Beim Intermedia Design kann sich Professor Daniel Gilgen über einen vollen Hörsaal freuen. Rund 100 junge Leute folgen konzentriert seinen Ausführungen. Wer sich hier einschreibt, hat später eine große berufliche Bandbreite. Was schon die Liste der potenziellen Arbeitgeber deutlich macht. Die reicht von Agenturen bis hin zu Banken.
Aktuell gibt es rund 160 Studierende hier, die sich auf ihr späteres Berufsleben vorbereiten. "Intermedia Design ist noch eine junge Fachrichtung, unter der sich vor allem die Eltern der Schüler noch nichts Genaues vorstellen können", sagt der Professor und verweist darauf, dass diese Bandbreite vom Design für Mobiltelefone über das Gestalten von Messen und Ausstellungen bis hin zur Zusammenarbeit mit Computerspielen reicht. Die Berufschancen sind gut: "Geschätzt rund 80 Prozent der Absolventen bekommen sofort eine Stelle." Sechs Semester oder drei Jahre dauert das Regelstudium, dazu kommt wahlweise noch ein Auslandssemester. "Das wird von vielen gerne in Anspruch genommen", weiß Gilgen.
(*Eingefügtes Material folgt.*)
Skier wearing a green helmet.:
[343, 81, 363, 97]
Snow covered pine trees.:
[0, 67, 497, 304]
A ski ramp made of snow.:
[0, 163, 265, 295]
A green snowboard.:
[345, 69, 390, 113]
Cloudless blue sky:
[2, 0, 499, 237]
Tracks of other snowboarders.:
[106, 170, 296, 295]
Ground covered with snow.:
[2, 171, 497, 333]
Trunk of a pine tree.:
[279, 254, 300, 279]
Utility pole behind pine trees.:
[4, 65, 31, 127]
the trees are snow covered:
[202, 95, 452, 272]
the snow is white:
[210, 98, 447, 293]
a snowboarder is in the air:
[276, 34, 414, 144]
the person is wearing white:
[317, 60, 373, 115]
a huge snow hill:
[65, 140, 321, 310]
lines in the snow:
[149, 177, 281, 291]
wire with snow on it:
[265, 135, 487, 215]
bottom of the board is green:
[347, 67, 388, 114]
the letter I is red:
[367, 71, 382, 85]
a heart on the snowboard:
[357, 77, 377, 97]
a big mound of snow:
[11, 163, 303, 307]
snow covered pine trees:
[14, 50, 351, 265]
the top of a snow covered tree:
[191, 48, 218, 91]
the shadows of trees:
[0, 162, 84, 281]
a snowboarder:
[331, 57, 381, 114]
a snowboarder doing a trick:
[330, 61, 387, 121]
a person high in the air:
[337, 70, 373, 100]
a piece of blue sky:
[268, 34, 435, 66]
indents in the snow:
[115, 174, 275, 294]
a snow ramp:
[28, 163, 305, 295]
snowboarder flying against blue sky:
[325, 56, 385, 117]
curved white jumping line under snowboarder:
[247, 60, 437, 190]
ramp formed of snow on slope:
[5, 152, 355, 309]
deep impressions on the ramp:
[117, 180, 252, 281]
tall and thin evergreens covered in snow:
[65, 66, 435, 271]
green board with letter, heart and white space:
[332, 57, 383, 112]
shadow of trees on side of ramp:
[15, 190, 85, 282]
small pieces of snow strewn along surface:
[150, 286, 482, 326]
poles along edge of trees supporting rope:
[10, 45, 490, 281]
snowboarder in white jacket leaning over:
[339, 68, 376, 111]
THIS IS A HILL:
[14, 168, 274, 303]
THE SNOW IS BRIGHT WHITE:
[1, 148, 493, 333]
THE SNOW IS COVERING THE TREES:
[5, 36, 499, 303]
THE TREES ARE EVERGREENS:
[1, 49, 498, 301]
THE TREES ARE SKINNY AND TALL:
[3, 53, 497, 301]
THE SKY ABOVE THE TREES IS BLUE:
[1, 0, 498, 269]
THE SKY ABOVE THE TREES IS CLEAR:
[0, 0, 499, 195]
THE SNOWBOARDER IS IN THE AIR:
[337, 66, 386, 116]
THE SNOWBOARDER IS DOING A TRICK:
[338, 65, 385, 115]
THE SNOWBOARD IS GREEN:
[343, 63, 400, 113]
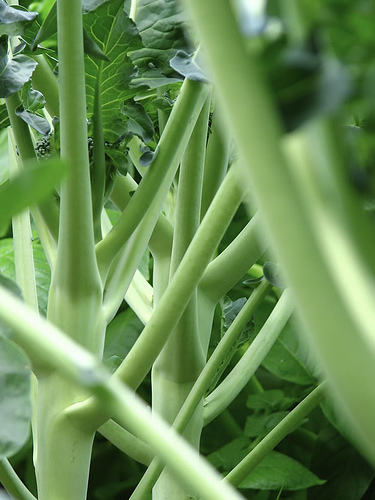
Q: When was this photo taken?
A: During the day.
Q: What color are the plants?
A: Green.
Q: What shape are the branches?
A: Cylindrical.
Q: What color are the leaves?
A: Dark green.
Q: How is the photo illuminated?
A: Sunlight.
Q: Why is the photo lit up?
A: From the sun.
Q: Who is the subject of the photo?
A: The plants.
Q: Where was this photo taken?
A: In the garden.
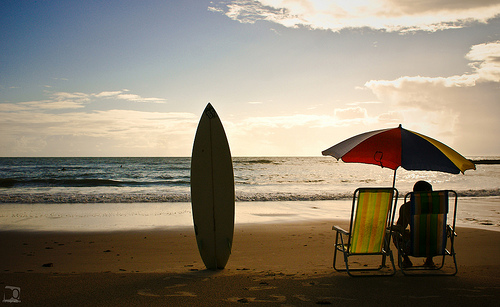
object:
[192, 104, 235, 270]
surfboard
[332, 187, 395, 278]
chair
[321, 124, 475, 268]
umbrella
Handwerkliche Begabung gefragt


Wer in der digitalen Welt der Medien seine Herausforderung sucht, sei hier gut aufgehoben, beantwortet er die Frage einer Schülerin. Denn während es in klassischen Berufen wie Architekt zunehmend schwieriger werde, eine Anstellung zu finden, wachse der Bedarf im Bereich des Intermedia Design nahezu täglich. Zudem nehme hier auch die Bandbreite der Berufe ständig zu. Eine Etage höher versucht Katharina Reimann Studierende für den Bereich Modedesign zu gewinnen. Es ist eine kleine Außenstelle der Hochschule Trier, die ihren Sitz in der Edelsteinstadt Idar Oberstein hat. Es mache keinen Sinn, wegen der Stadt dieses Studium aufzugreifen, sagt Reimann, die dort als Lehrbeauftragte tätig ist. Der Charme des Städtchens sei im Winter doch sehr überschaubar. Einen großen Vorteil aber gebe es doch: "Hier bekommen Sie die Rohstoffe für Ihre Arbeit sehr günstig im Kilopreis."
Eine handwerkliche Begabung sollte schon gegeben sein, bauen die Studierenden ab dem fünften Semester doch vor allem Schmuck- und Designstücke. Auch hier dauert das Studium sechs Semester, wer will, kann in zusätzlichen vier Semestern ein Studium mit dem Master krönen.
Natalie Welsch will das Gehörte erst mal sacken lassen. Der Informationstag habe ihr aber eine Menge an neuen Informationen beschert. "Und auch die Erkenntnis, dass es auch Berufe gibt, die man für sich besser nicht in Anspruch nimmt."